The formula is similar to that used for linear thermal expansion, i.e.

A = A0 × (1 + β × ∆T)

where A is the final area and A0 is the original area, and ΔT = T - T0 is the change in temperature.

When an object expands or contract due to the change in temperature, it experiences a volume thermal expansion or contraction. Since objects extend in three dimensions in space, they experience a linear expansion or contraction for each dimension. This mean the coefficient of volume expansion or contraction γ is triple the corresponding linear expansion coefficient α, i.e.

γ = 3 × α

In this way, if an object has a volume V0 at temperature T0, its volume V at another temperature T becomes

V = V0 × (1 + γ × ∆T)

Thermal expansion and contraction are encountered very often in daily life, and many engineering applications of this phenomenon are of a very wide range. Some of them include:

1. Railway tracks are placed at a certain distance from each other to avoid issues caused by thermal expansion during hot days in summer.
2. Electricity or telephone cables bend down in summer and strain in winter due to thermal expansion and contraction respectively.
3. Metal rings are heated prior to being fixed to a wooden barrel. The rings contract when they cool down and thus, they hold the barrel tightly as shown in the figure.

A bimetallic strip is a system composed by two different metal strips, which are placed side by side and welded together. The property of different amount of thermal expansion or contraction two metals of a bimetallic strip experience when they are exposed to the same change in temperature, is used to construct thermostats, which are equipment that keep heaters at constant temperature by controlling the current flow in an electric circuit through bimetallic strips.

All thermometers except digital (electronic) thermometers use the property of thermal expansion (contraction) to measure the temperature. There are the following types of thermometers in use:

a) Clinical thermometer. It is used to measure the temperature of human body. A clinical thermometer uses the expanding property of mercury, whose level rises or drops in a narrow column according the body temperature. Therefore, mercury here acts as a capillary liquid.

The range of most clinical thermometers varies from 35°C to 42°C as the body temperature of a healthy person is typically about 37°C.

b) Household (home) thermometer. Since the range of air temperatures are wider than those of the human body this thermometer uses (coloured) alcohol instead of mercury as capillary liquid, because alcohol has a lower freezing point than mercury.

The range of most room thermometers varies from -30°C to + 50°C.
········
_Study questions:_
1 – According to the thermal expansion passage, why do household thermometers use alcohol rather than mercury?
2 – Summarize the thermal expansion passage in two sentences.
Rely only on the thermal expansion passage for these tasks.
········
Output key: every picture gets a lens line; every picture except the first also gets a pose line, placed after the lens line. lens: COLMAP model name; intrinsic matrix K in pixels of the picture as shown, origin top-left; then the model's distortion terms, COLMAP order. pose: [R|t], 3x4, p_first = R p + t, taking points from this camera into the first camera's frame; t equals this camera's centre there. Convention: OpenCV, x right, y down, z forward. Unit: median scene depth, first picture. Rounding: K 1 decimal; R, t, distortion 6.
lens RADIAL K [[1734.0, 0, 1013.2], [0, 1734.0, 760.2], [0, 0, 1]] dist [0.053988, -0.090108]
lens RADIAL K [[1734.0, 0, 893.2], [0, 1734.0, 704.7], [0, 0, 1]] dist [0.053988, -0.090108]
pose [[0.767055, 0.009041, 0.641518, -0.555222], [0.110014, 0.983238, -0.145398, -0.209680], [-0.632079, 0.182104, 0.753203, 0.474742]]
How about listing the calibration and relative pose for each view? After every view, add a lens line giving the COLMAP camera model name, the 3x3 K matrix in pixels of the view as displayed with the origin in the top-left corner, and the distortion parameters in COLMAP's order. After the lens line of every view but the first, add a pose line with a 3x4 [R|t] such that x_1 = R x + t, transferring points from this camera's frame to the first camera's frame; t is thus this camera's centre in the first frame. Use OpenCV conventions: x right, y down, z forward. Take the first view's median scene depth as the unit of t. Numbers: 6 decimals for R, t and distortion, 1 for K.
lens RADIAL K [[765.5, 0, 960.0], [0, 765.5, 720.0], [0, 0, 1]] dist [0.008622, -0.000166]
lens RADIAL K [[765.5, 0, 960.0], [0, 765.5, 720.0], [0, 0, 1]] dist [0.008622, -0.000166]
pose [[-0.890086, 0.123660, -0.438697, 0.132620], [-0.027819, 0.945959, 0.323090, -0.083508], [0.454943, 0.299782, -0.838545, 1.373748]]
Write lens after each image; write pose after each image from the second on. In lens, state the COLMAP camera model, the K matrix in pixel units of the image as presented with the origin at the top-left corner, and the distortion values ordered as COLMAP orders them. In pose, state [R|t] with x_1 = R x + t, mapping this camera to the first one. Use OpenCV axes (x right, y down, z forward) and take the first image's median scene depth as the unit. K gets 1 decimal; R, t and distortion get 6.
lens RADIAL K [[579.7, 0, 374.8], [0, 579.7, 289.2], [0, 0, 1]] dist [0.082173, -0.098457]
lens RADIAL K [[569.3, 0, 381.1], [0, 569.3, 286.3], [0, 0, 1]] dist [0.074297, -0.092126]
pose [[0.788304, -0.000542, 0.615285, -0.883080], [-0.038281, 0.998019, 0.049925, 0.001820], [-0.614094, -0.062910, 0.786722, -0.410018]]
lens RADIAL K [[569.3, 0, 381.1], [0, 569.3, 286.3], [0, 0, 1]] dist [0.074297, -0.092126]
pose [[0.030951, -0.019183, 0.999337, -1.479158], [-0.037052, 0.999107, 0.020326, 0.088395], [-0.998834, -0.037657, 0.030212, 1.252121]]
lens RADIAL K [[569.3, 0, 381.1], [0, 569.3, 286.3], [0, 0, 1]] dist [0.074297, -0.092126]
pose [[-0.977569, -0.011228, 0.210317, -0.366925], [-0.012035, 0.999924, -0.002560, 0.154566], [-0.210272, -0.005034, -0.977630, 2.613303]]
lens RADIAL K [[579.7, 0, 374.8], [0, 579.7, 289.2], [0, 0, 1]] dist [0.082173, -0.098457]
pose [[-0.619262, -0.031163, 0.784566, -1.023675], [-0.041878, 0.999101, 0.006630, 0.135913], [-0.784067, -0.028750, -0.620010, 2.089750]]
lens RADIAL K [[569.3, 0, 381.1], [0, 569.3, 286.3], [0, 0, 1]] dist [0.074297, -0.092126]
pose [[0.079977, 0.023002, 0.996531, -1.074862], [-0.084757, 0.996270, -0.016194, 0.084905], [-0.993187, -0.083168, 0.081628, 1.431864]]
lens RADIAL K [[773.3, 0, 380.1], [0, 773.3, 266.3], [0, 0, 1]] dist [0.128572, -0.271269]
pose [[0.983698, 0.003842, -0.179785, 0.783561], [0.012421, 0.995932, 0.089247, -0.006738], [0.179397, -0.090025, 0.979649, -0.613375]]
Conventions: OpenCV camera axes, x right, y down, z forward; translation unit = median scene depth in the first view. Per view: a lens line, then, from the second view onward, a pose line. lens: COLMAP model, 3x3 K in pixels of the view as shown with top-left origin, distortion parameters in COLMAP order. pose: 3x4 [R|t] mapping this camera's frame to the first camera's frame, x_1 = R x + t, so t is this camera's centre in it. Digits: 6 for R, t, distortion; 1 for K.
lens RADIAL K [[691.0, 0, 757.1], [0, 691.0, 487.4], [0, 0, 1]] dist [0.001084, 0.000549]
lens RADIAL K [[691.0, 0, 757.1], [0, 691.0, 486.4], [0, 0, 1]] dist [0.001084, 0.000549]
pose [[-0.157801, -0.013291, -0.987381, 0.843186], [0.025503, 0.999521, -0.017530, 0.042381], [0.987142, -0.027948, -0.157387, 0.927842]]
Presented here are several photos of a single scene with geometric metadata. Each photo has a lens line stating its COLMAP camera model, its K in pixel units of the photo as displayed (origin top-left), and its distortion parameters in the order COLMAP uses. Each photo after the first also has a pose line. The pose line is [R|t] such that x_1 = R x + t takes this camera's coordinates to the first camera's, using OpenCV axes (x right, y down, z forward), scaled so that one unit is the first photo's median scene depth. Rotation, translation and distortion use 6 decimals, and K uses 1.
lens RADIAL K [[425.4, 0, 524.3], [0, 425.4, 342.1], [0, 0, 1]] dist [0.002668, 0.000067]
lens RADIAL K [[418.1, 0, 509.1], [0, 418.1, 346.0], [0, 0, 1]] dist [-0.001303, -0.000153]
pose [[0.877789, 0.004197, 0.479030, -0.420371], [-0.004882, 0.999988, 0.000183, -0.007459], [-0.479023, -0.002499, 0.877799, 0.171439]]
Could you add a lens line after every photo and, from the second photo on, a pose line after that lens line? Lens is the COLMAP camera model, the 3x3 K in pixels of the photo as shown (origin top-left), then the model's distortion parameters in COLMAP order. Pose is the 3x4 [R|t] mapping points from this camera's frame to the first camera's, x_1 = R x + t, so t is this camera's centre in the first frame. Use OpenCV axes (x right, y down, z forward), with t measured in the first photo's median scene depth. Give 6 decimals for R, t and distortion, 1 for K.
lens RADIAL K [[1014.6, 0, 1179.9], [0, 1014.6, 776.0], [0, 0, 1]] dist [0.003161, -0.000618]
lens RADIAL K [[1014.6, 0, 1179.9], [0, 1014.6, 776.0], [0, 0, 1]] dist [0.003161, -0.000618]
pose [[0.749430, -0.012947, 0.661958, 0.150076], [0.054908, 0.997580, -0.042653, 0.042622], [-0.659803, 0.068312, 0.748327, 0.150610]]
········
_Results in order:_
1 – Alcohol has a lower freezing point than mercury.

2 – The passage gives formulas for area and volume expansion, states that the volume expansion coefficient is three times the linear one, and lists everyday cases such as spacing between railway tracks, cables that bend down in summer, and heated metal rings fixed to wooden barrels. It also explains that bimetallic strips are used to build thermostats and that all thermometers except digital ones rely on thermal expansion, describing clinical thermometers that use mercury and household thermometers that use alcohol.